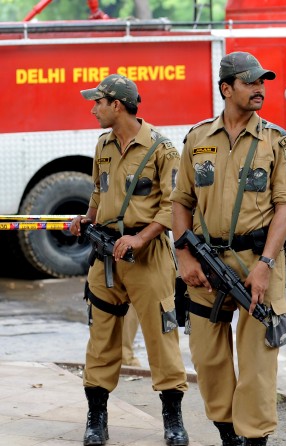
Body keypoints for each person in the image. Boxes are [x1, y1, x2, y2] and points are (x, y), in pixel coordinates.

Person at [170, 51, 286, 446]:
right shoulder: (197, 138)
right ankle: (229, 433)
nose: (260, 88)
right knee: (208, 359)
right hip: (205, 262)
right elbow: (180, 202)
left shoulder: (278, 141)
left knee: (258, 362)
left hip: (258, 262)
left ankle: (254, 438)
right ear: (226, 88)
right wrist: (184, 256)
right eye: (250, 82)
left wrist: (265, 263)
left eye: (263, 82)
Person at [70, 74, 189, 446]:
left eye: (98, 103)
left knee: (161, 337)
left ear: (116, 105)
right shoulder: (103, 143)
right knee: (101, 339)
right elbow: (98, 190)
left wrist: (139, 237)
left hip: (148, 257)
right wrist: (86, 218)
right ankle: (96, 419)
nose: (93, 110)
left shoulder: (161, 148)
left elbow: (174, 205)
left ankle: (173, 420)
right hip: (105, 258)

[Assignment]: Could you give the listing again exactly, minus its pictures?

[Task answer]:
Body keypoints for each person in the image. Boxes are [x1, y1, x2, y2] and points are (x, y), in pixel coordinates.

Person at [170, 51, 286, 446]:
right shoulder: (197, 138)
right ankle: (229, 433)
nose: (260, 88)
right knee: (208, 359)
right hip: (205, 262)
right elbow: (180, 202)
left shoulder: (278, 141)
left knee: (258, 362)
left hip: (258, 262)
left ankle: (254, 438)
right ear: (226, 88)
right wrist: (184, 256)
right eye: (250, 82)
left wrist: (265, 263)
left eye: (263, 82)
Person at [70, 74, 189, 446]:
left eye: (98, 103)
left knee: (161, 337)
left ear: (116, 105)
right shoulder: (103, 143)
right knee: (101, 339)
right elbow: (98, 190)
left wrist: (139, 237)
left hip: (148, 257)
right wrist: (86, 218)
right ankle: (96, 419)
nose: (93, 110)
left shoulder: (161, 148)
left elbow: (174, 205)
left ankle: (173, 420)
right hip: (105, 258)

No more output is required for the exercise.